You feel like an X-Man.
From a minority’s point-of-view, you don’t actually realize that you’re smart (different) until later on, and when you do you see that the smartest choice to make is to not be smart (different). Let me explain.
First off, I don’t consider myself particularly developed in one area of intelligence, I consider myself to be naturally above average in most forms of intelligence.
I’m black and I grew up poor. Very poor, and thus I grew up in the worst of neighbourhoods and the worst of intelligence enhancing environments. Though we were technically well-off where I came from (Rwanda), when I emigrated with my sister and mother to America we quickly joined the American lower class/working poor. My mother being a single-mother usually worked two jobs just to feed us, clothe us, and to put us through school. On top of that, we moved around a lot, but usually stayed in the same state, from one apartment to another (I think this is because my mother couldn’t pay the rent on more than one occasion).

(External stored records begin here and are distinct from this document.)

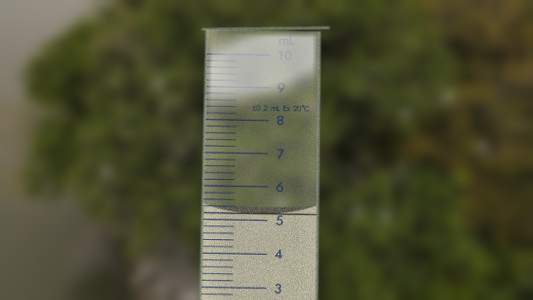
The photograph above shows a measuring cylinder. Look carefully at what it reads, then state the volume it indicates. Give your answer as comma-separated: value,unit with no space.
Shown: 5.2,mL
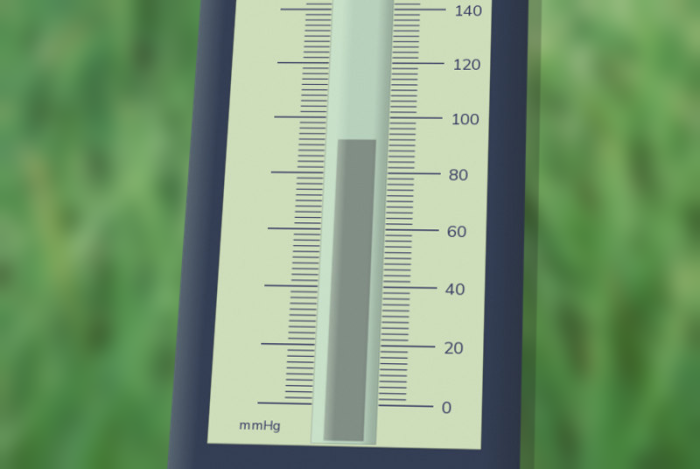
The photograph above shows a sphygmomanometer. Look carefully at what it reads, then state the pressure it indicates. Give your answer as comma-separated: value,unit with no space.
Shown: 92,mmHg
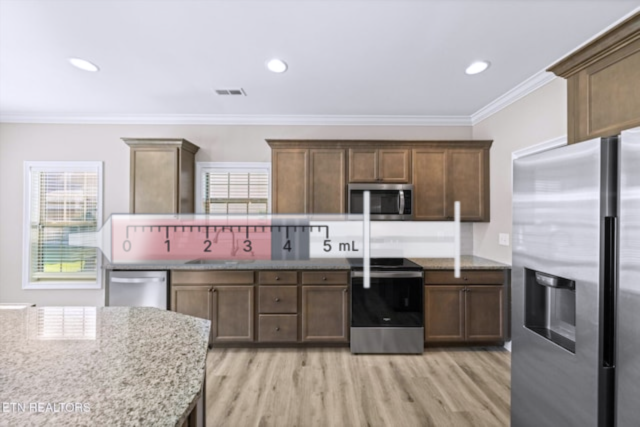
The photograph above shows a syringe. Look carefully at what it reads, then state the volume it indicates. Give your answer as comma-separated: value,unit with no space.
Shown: 3.6,mL
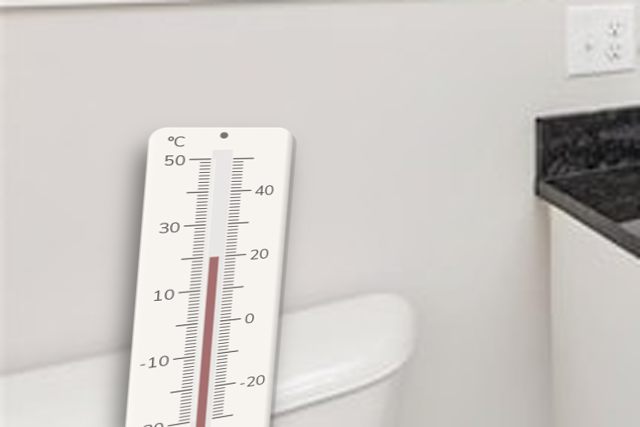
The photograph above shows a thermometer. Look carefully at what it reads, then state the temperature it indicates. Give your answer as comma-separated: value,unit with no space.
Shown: 20,°C
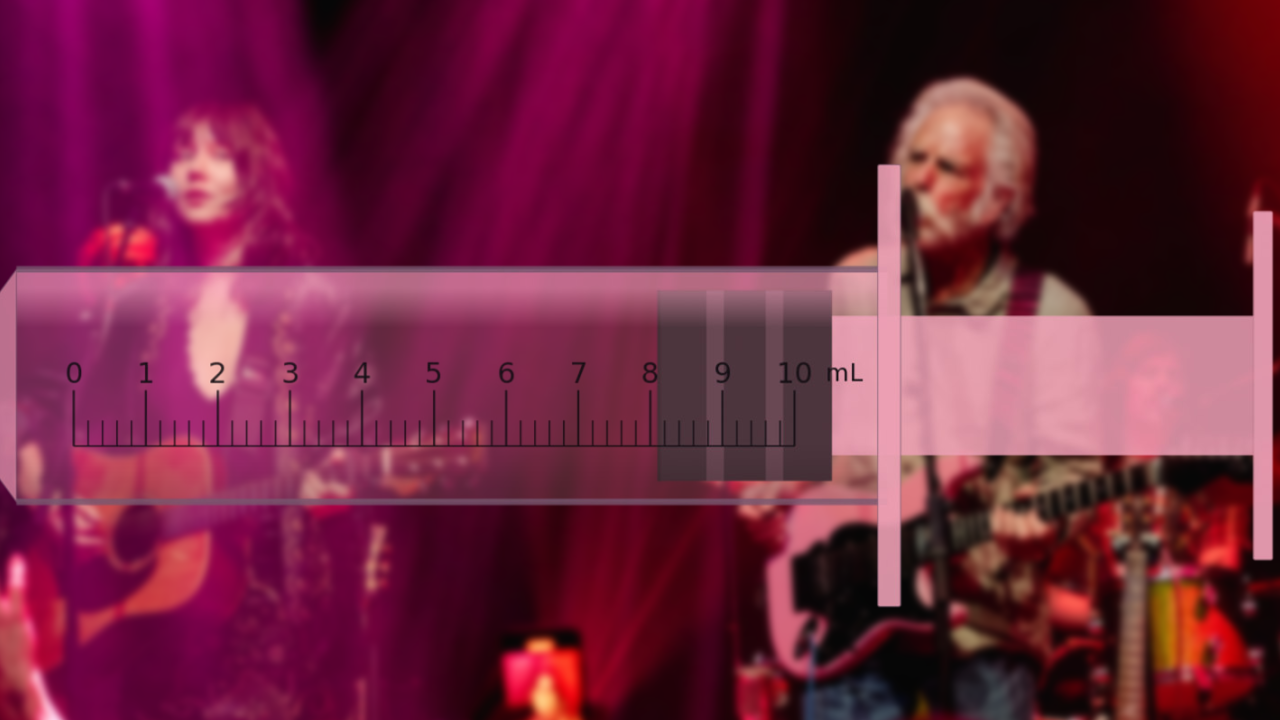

There was no such thing as money left over to spend on books and movies. The only books my sister and I ever received from our mother were a bible, and an ancient kid’s encyclopedia (that she most likely got for free from someone/somewhere). We had a television set but never had cable, and we got an old computer when I was around 13 with no internet, which I didn’t seriously pay attention to until I was a junior in high school. (We only got the computer because our mother was married to our step-father at the time, who’s a failed CS major. Every time I peaked at his CS books or asked what he was doing with the computer he said it was too complicated for boys like me and to stay out, so I did, more so because he was an asshole.) The only options really available to me and my sister most of the time were to stay inside and draw (we’re both considerably above average in the naturally artistic departments), or to go out, explorer the world and get in trouble with friends.